Solar panels sort of look the same, don’t they? They’re these black rectangular things that make electricity out of sunlight. That’s all there is to it, right? The truth is that just because two solar panels look similar, that doesn’t mean they work in exactly the same way.
There’s a constant drive in the industry to refine and improve the way that basic solar cell technology works. If we look at the sorts of solar cells that you can go and buy with your own money today, there are three main types that matter. These are monocrystalline, polycrystalline, and thin film solar cells. Confronted with a choice between these three technologies, which is right for you? The good news is that the relative merits of each technology are very easy to understand.
Monocrystalline solar cell technology is the oldest and most mature form of solar cell. This means that these panels are best understood compared to newer methods of making solar cells.
It’s called a monocrystalline panel because the entire panel is made from the same crystal substructure. If you look at the panel with the naked eye, you’ll see it’s all one uniform color. Remember how you made sugar crystals in school by using a crystal “seed”? Monocrystalline cells are made in pretty much the same way. A silicon seed crystal is put into hot, molten silicon. The crystal is grown this way, and from there it’s processed into the thin wafers needed to make solar panels, among other things.
Monocrystalline cells are the most efficient, with numbers over 20% becoming commonplace among new panels. These panels are also compact, which makes them a great choice for portable camping chargers and the like. It also means that, watt for watt, you’ll use less space on your roof compared to other panel technologies.

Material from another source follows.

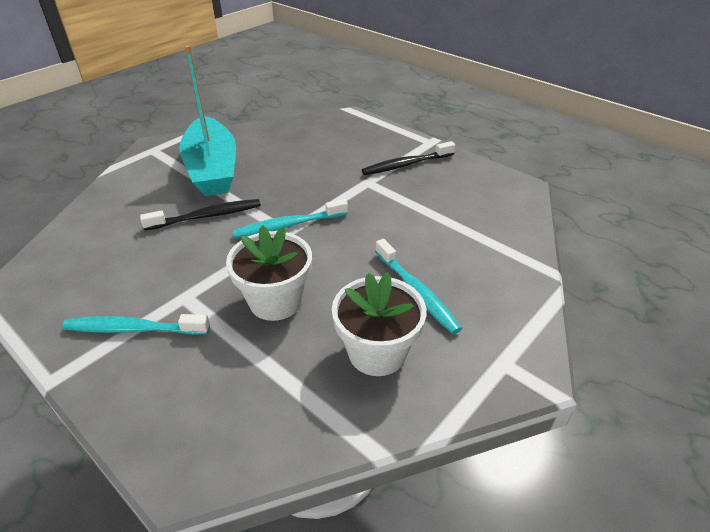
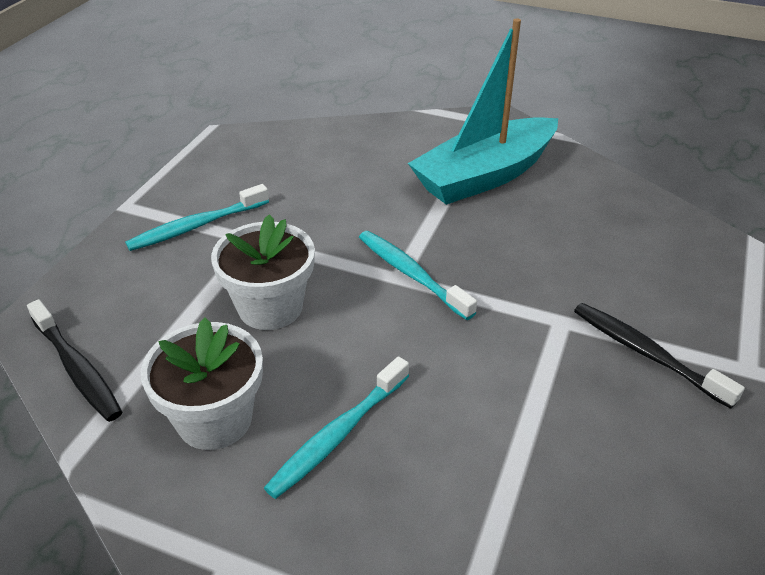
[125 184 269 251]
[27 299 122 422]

The main downside is that these panels are more expensive than other choices, but they also have the longest lifespan. You can expect more than the 25 years that these types of panels are warrantied for when you buy a well-known brand. To top it all off, they also show the least drop in performance with higher temperatures. Higher temperatures generally mean less efficient power conversion.
Polycrystalline panels have taken over the market share from monocrystalline panels in a big way. Apparently, they are now the dominant type of panel installed in American homes. These cells are made in a similar way to monocrystalline cells, but the seed crystal is not pulled to create the monolithic crystals of the older technology.
The main advantage of this alternative approach to making silicon crystals for solar applications is price. Polycrystalline cells are less efficient than monocrystalline panels in general, but they’ve improved so much that they come pretty close to the older technology’s efficiency numbers. Couple that with their lower price and it is no wonder they are the more popular choice. They do, however, suffer more losses in warm weather, and the panels most people will get only produce 14-16% power conversion efficiency. This means you need more panels and more roof space. On balance, however, this is the more cost-effective choice.
The Third Choice: Thin Film
While both silicon crystal technologies are well established, there is now a third choice. Thin film solar panels do not use solid silicon crystals. Instead, the makers take a material such as glass and then coat it in a thin film of PV material. Different designers use different materials layered in different ways, but that’s the basic concept.
These panels are significantly less efficient than the competition, at somewhere between 7% and 13%. However, they are so much cheaper that, as long as you have the space, you can make up for it by just having a lot of them.
These panels aren’t that much affected by high temperatures and are easy to mass produce. As engineers and scientists figure out how to make them more efficient, they stand a good chance of becoming the default consumer choice. Since the film is sprayed into a glass or similar surface, it also means these panels can come in many different shapes and sizes. This means putting solar panels in places where they have not been possible before.
For now however, they are not a great choice for home installations, since most people just don’t have the space. To make matters worse, they don’t last nearly as long as the solid crystal technologies. You can, however, bet on thin-film technology improving rapidly over the next few years, as scientists figure out the optimal combinations of PV materials to coat them with. In the long run, thin film panels might become the norm.